Sulla questione, si sono pronunciate le SS.UU., affermando che “è onere dell'appellante, quale che sia stata la posizione da lui assunta nella precedente fase processuale, produrre, o ripristinare in appello se già prodotti in primo grado, i documenti sui quali egli basa il proprio gravame o comunque attivarsi, anche avvalendosi della facoltà, ex art. 76 disp. att. c.p.c., di farsi rilasciare dal Cancelliere copia degli atti del fascicolo delle altre parti, perché questi documenti possano essere sottoposti all'esame del Giudice di appello, per cui egli subisce le conseguenze della mancata restituzione del fascicolo dell'altra parte (sia questa costituita o sia invece rimasta contumace) quando questo contenga documenti a lui favorevoli che non ha avuto cura di produrre in copia e che il giudice di appello non ha quindi avuto la possibilità di esaminare” (così Cass. n. 28498/2005 e negli stessi termini Cass. n. 3033/2013).
A questo Giudice è, dunque, precluso di esaminare la documentazione presente nei predetti fascicoli - con particolare riferimento al verbale dei Carabinieri di Curinga ed alla documentazione fotografica -
e dovrà, pertanto, basare la propria decisione sulla scorta delle prove testimoniali acquisite nel corso del giudizio di primo grado.
2.2 Ciò, posto, l'appello può essere accolto solo parzialmente ed in via residuale, per i motivi di seguito illustrati.
Nel caso di specie, il fatto illecito dedotto in giudizio è costituito da un incidente stradale tra due veicoli in circolazione.

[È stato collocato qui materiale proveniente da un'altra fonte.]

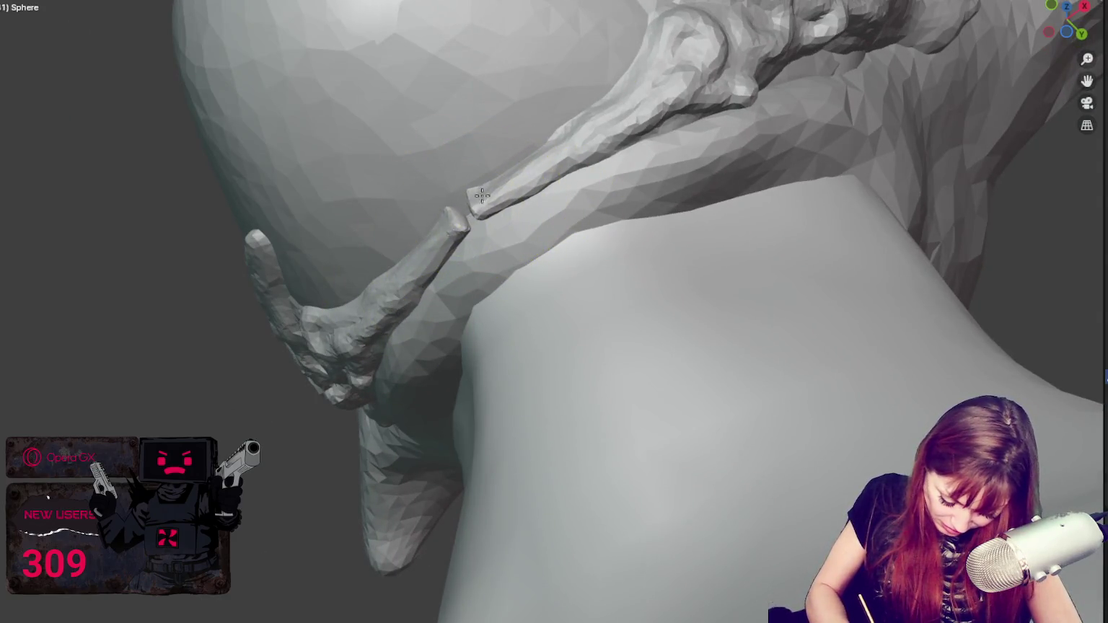
mouse_move(457, 233)
middle_down()
mouse_move(610, 248)
mouse_move(772, 426)
middle_up()
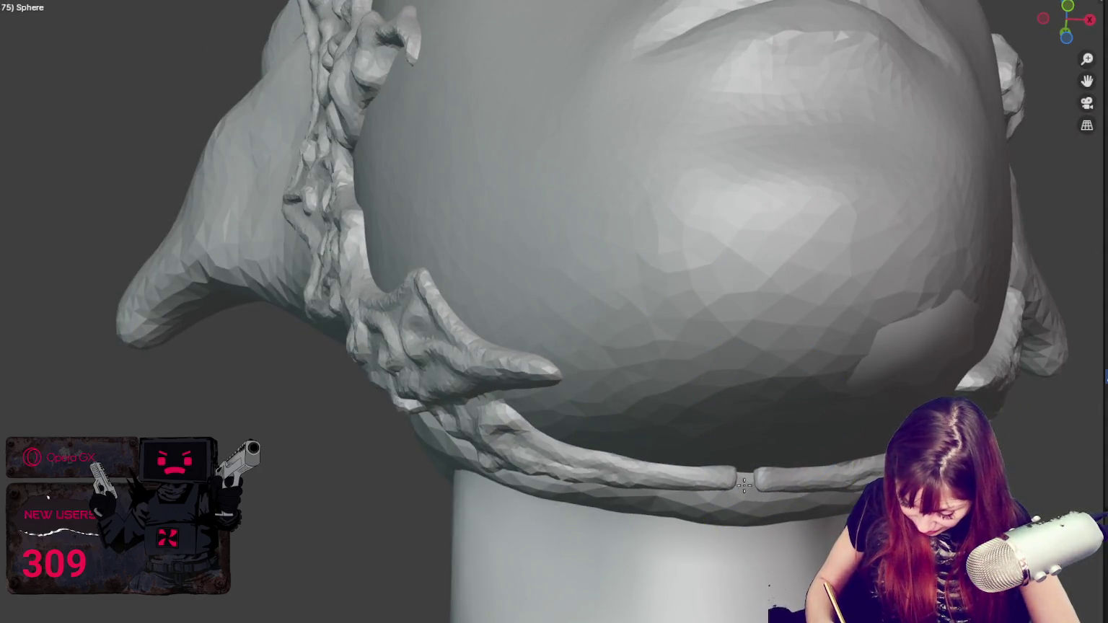
mouse_move(646, 472)
mouse_down()
mouse_move(736, 475)
mouse_move(767, 458)
mouse_up()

Orbene, la disciplina normativa della responsabilità civile inerente ad una tale forma di illecito si rinviene - com'è noto - nell'art. 2054, comma 2, c.c., il quale codifica una presunzione di pari responsabilità dei conducenti coinvolti nel sinistro, fino a prova contraria (cfr. Cass. n. 19053/2003;
Cass. n. 10987/2003).
Al riguardo, tuttavia, è opportuno precisare che la presunzione legale di colpa ha funzione meramente sussidiaria ed opera solamente se non sia possibile accertare in concreto le rispettive responsabilità dei conducenti nella causazione del sinistro, ossia se non sia possibile accertare in quale misura la condotta dei due conducenti abbia determinato l'evento dannoso (vedi Cass. n. 477/2003; conformi Cass. n.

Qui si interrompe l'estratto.